EXERCISE GOAL - Each line of data below is to be returned exactly, leaving out any picture.

RECORDED DATA -
========

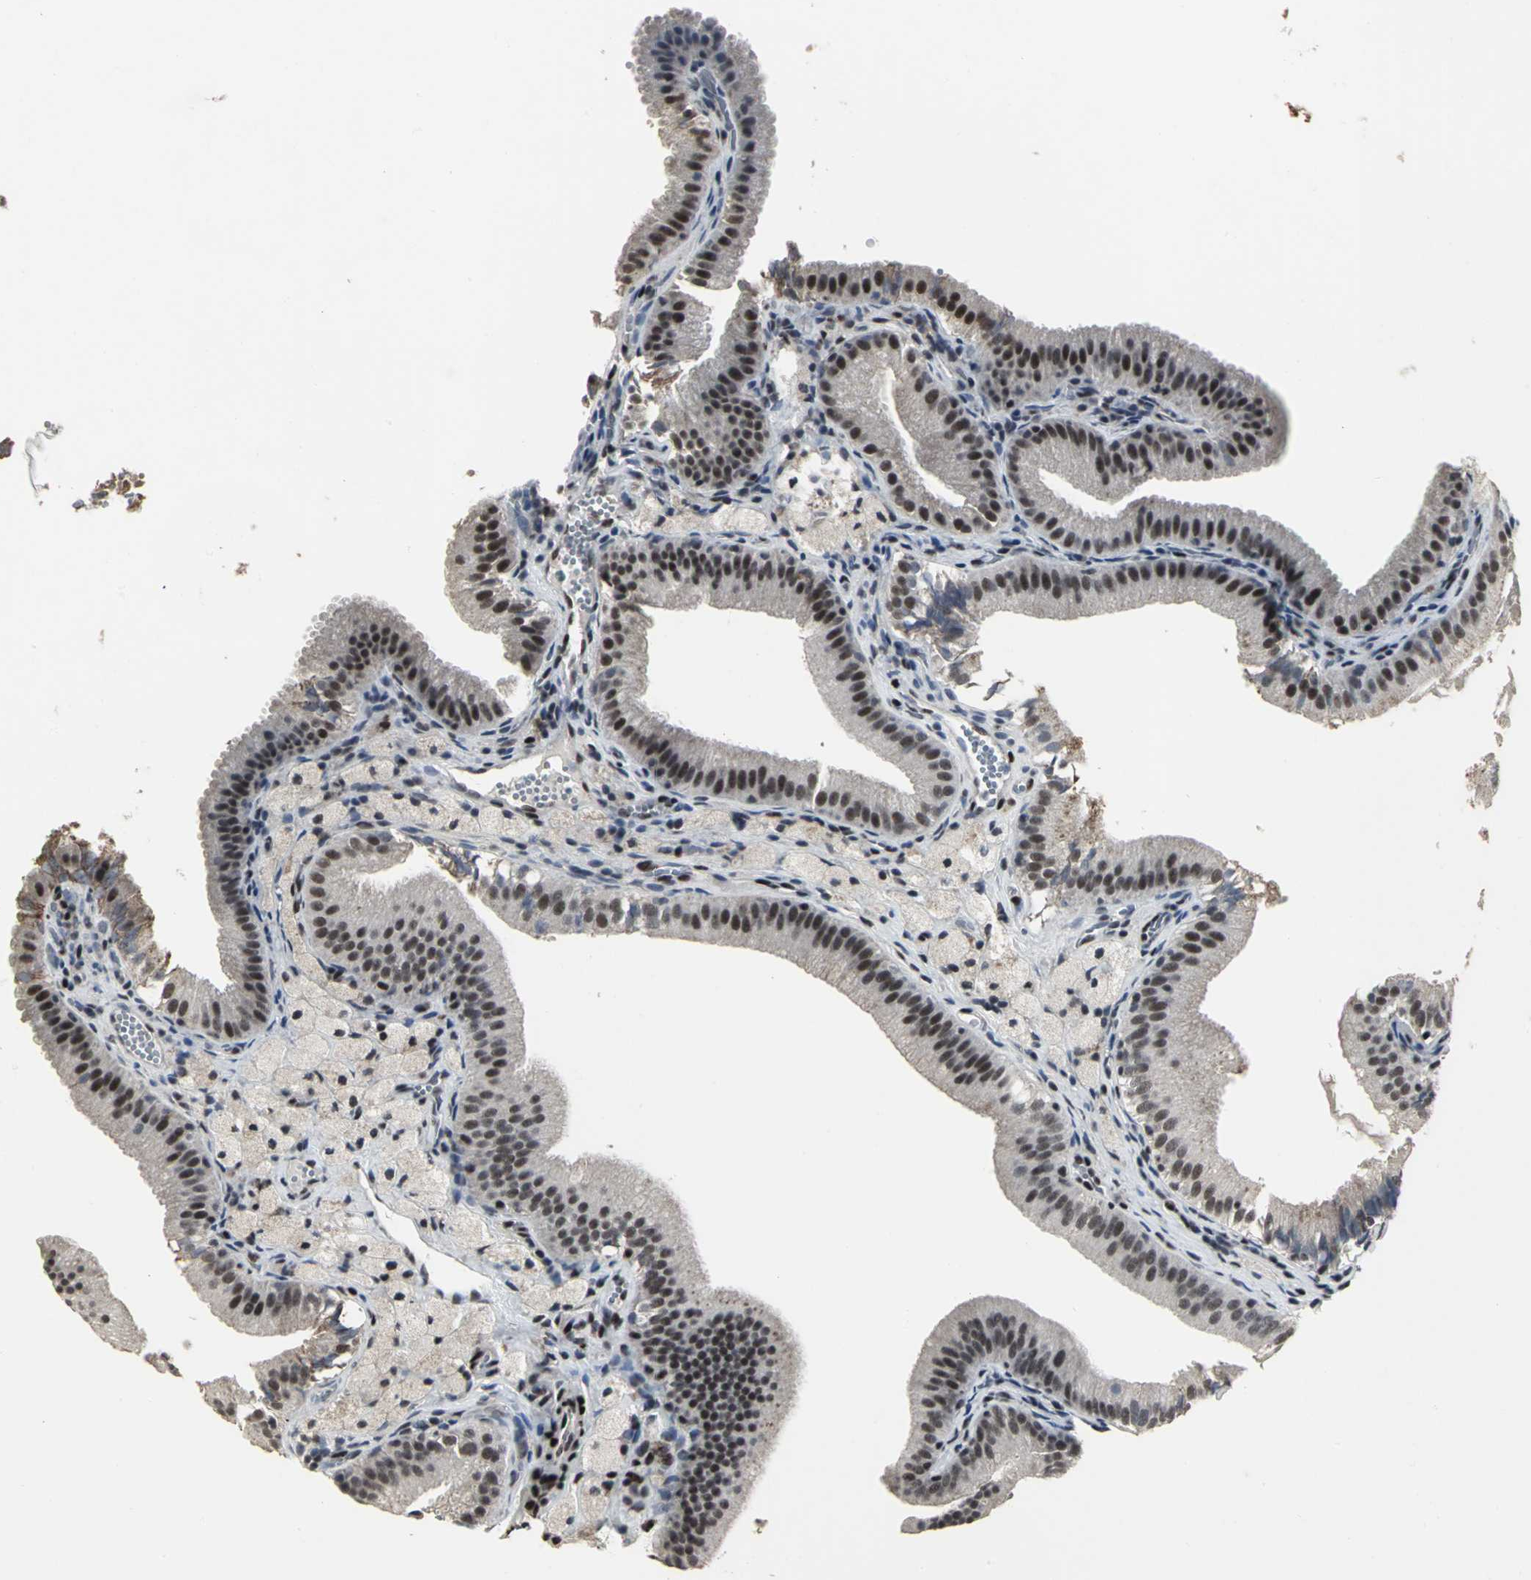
{"staining": {"intensity": "moderate", "quantity": ">75%", "location": "nuclear"}, "tissue": "gallbladder", "cell_type": "Glandular cells", "image_type": "normal", "snomed": [{"axis": "morphology", "description": "Normal tissue, NOS"}, {"axis": "topography", "description": "Gallbladder"}], "caption": "Immunohistochemistry of benign gallbladder demonstrates medium levels of moderate nuclear staining in about >75% of glandular cells.", "gene": "SRF", "patient": {"sex": "female", "age": 24}}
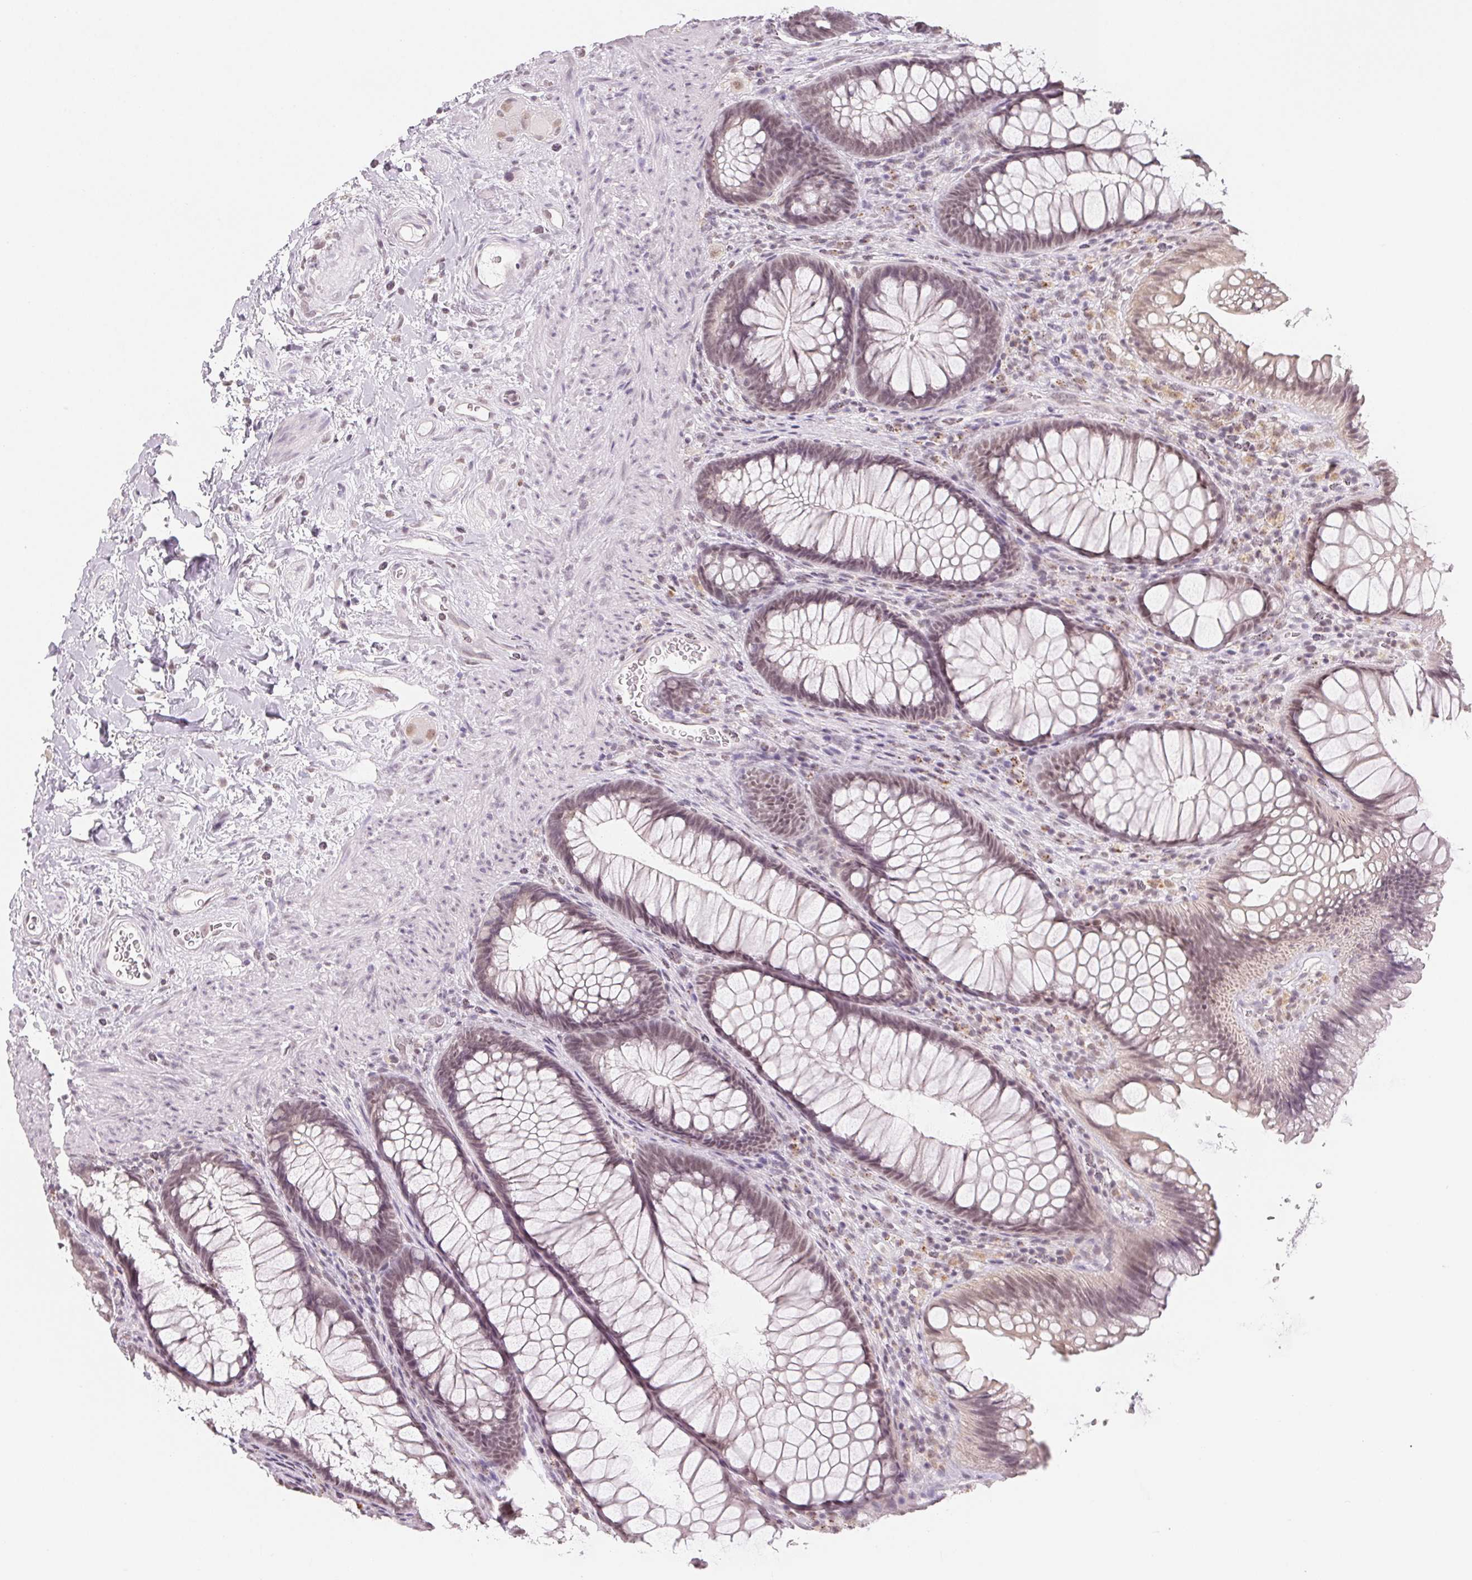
{"staining": {"intensity": "weak", "quantity": "25%-75%", "location": "nuclear"}, "tissue": "rectum", "cell_type": "Glandular cells", "image_type": "normal", "snomed": [{"axis": "morphology", "description": "Normal tissue, NOS"}, {"axis": "topography", "description": "Smooth muscle"}, {"axis": "topography", "description": "Rectum"}], "caption": "DAB immunohistochemical staining of benign rectum shows weak nuclear protein positivity in about 25%-75% of glandular cells.", "gene": "NXF3", "patient": {"sex": "male", "age": 53}}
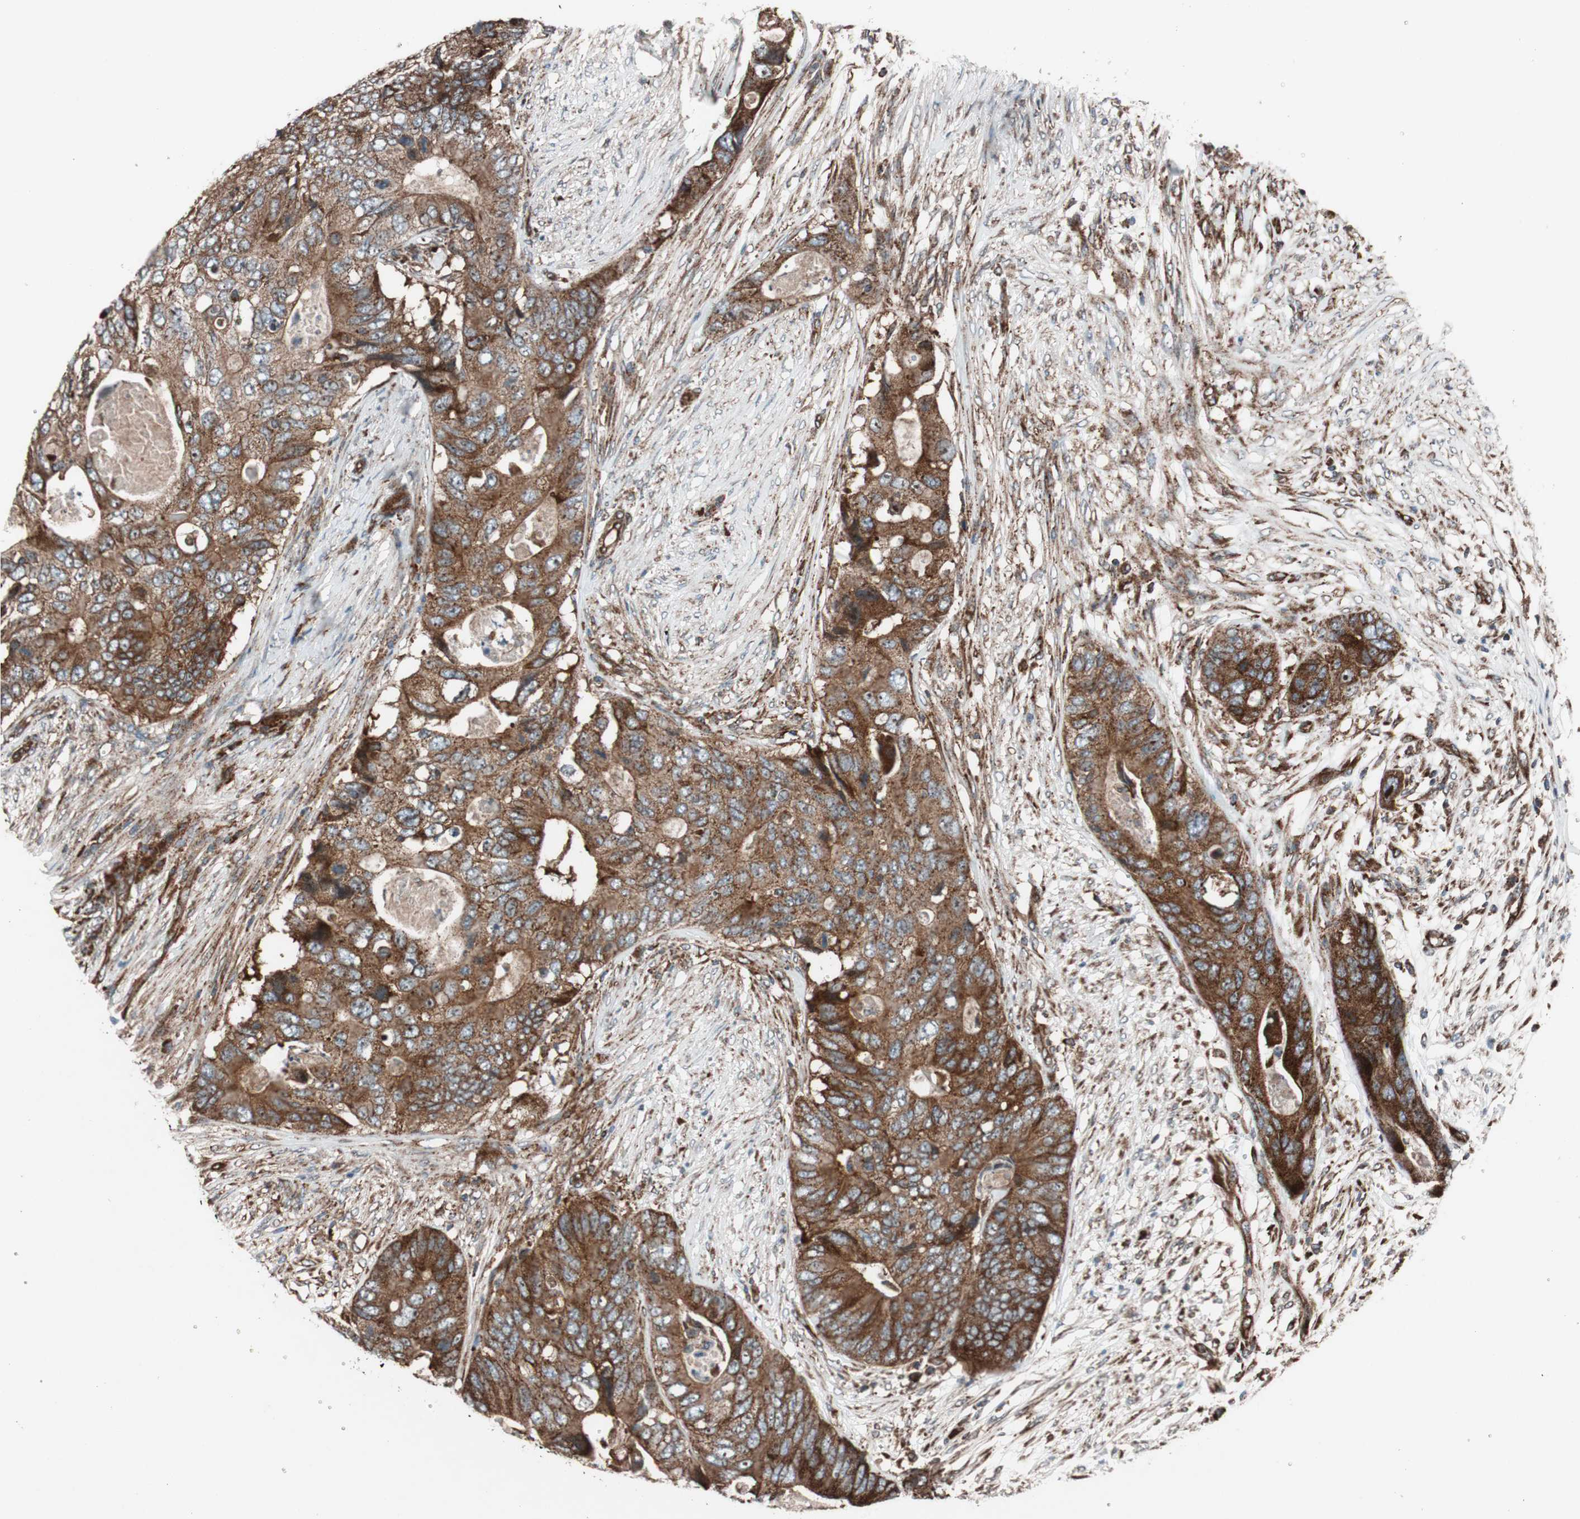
{"staining": {"intensity": "strong", "quantity": ">75%", "location": "cytoplasmic/membranous"}, "tissue": "colorectal cancer", "cell_type": "Tumor cells", "image_type": "cancer", "snomed": [{"axis": "morphology", "description": "Adenocarcinoma, NOS"}, {"axis": "topography", "description": "Colon"}], "caption": "Human colorectal cancer (adenocarcinoma) stained for a protein (brown) exhibits strong cytoplasmic/membranous positive staining in about >75% of tumor cells.", "gene": "CCL14", "patient": {"sex": "male", "age": 71}}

========

RESPONSE AREA -
{"staining": {"intensity": "moderate", "quantity": ">75%", "location": "nuclear"}, "tissue": "gallbladder", "cell_type": "Glandular cells", "image_type": "normal", "snomed": [{"axis": "morphology", "description": "Normal tissue, NOS"}, {"axis": "topography", "description": "Gallbladder"}], "caption": "Immunohistochemistry of benign gallbladder demonstrates medium levels of moderate nuclear staining in about >75% of glandular cells.", "gene": "SRF", "patient": {"sex": "female", "age": 24}}
{"staining": {"intensity": "weak", "quantity": "25%-75%", "location": "nuclear"}, "tissue": "rectum", "cell_type": "Glandular cells", "image_type": "normal", "snomed": [{"axis": "morphology", "description": "Normal tissue, NOS"}, {"axis": "topography", "description": "Smooth muscle"}, {"axis": "topography", "description": "Rectum"}], "caption": "DAB immunohistochemical staining of benign rectum shows weak nuclear protein positivity in about 25%-75% of glandular cells.", "gene": "NXF3", "patient": {"sex": "male", "age": 53}}
{"staining": {"intensity": "strong", "quantity": ">75%", "location": "cytoplasmic/membranous"}, "tissue": "colorectal cancer", "cell_type": "Tumor cells", "image_type": "cancer", "snomed": [{"axis": "morphology", "description": "Adenocarcinoma, NOS"}, {"axis": "topography", "description": "Colon"}], "caption": "Human colorectal cancer (adenocarcinoma) stained for a protein (brown) exhibits strong cytoplasmic/membranous positive staining in about >75% of tumor cells.", "gene": "CCL14", "patient": {"sex": "male", "age": 71}}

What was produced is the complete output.